■ **COLLECTED DATA**:
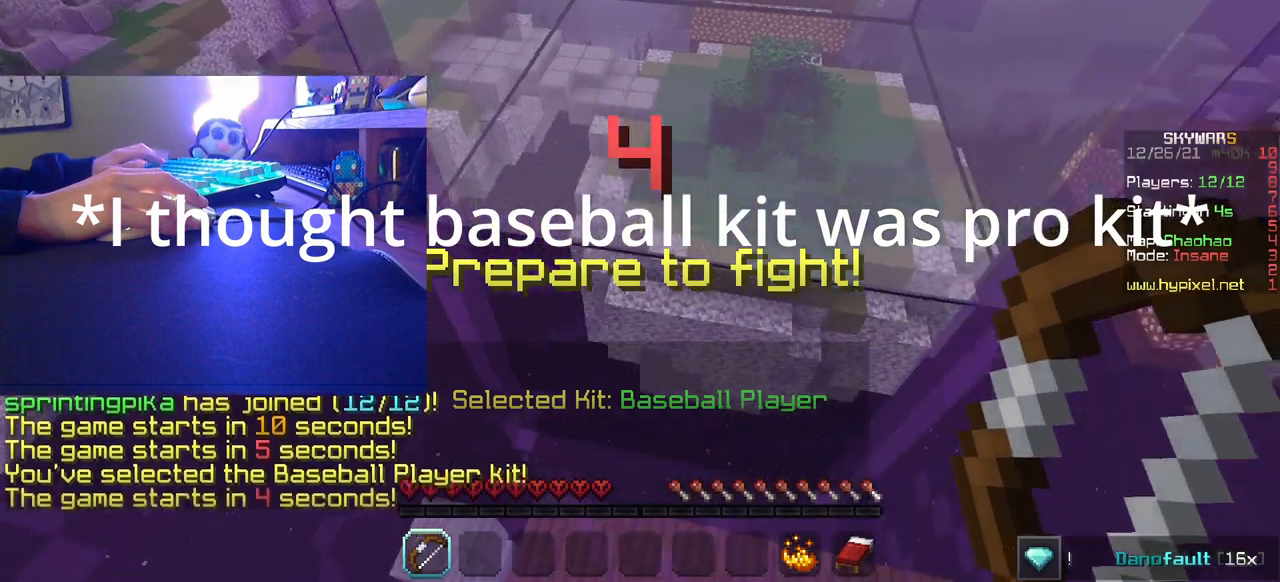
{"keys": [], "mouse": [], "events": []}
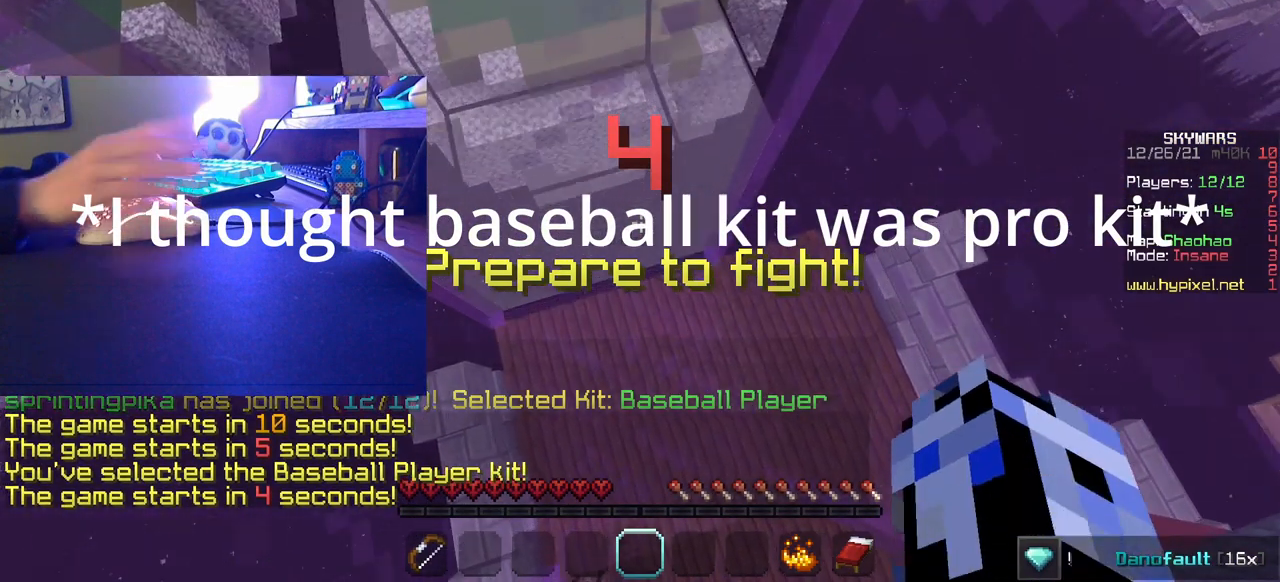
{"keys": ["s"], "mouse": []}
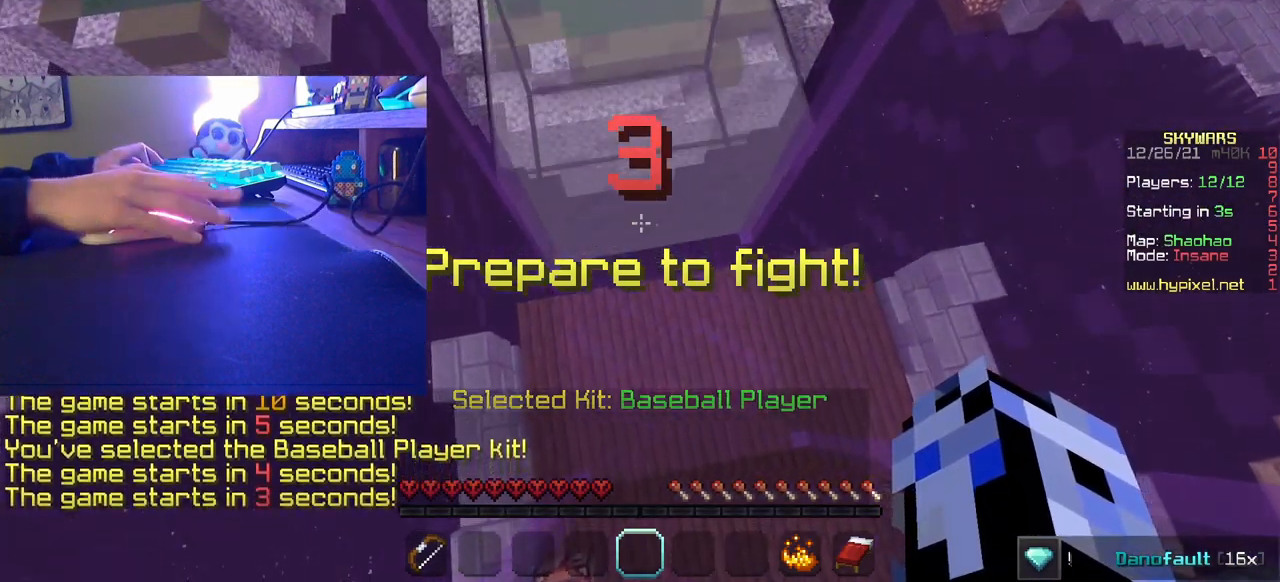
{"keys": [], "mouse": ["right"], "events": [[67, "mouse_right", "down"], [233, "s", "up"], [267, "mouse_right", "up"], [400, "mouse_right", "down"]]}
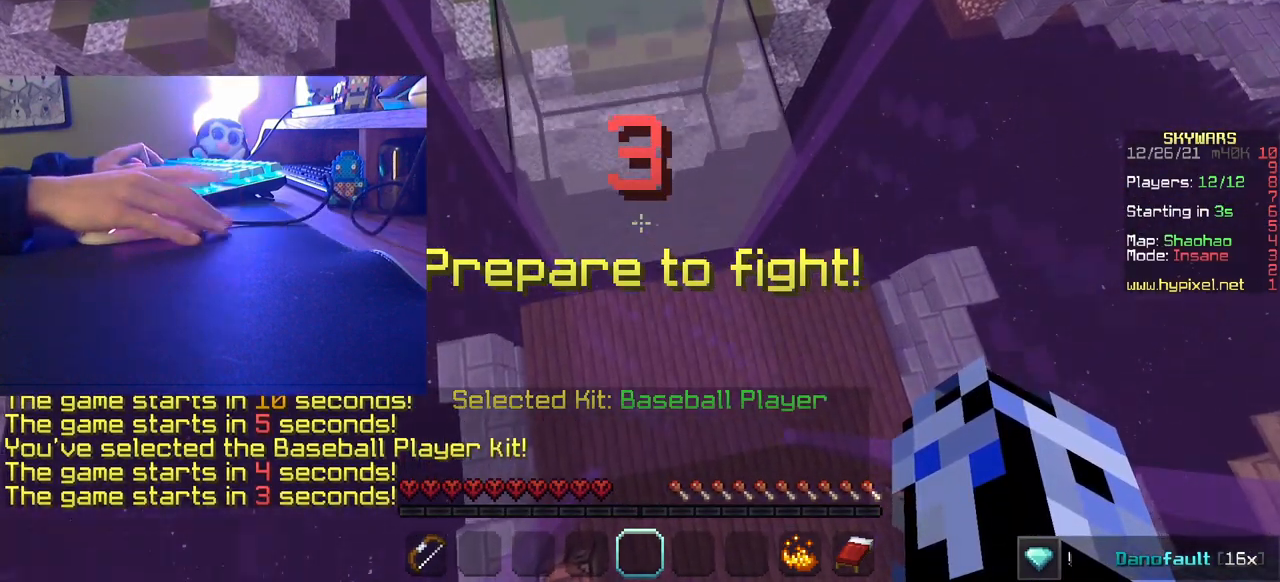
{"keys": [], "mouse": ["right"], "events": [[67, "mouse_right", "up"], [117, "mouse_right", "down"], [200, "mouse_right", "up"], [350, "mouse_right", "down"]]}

■ **TASK PROMPT**:
Could you output the entire listing verbatim while omitting its pictures?

■ **ANSWER TO THIS PROBLEM**:
{"keys": [], "mouse": [], "events": []}
{"keys": ["s"], "mouse": []}
{"keys": [], "mouse": ["right"], "events": [[67, "mouse_right", "down"], [233, "s", "up"], [267, "mouse_right", "up"], [400, "mouse_right", "down"]]}
{"keys": [], "mouse": ["right"], "events": [[67, "mouse_right", "up"], [117, "mouse_right", "down"], [200, "mouse_right", "up"], [350, "mouse_right", "down"]]}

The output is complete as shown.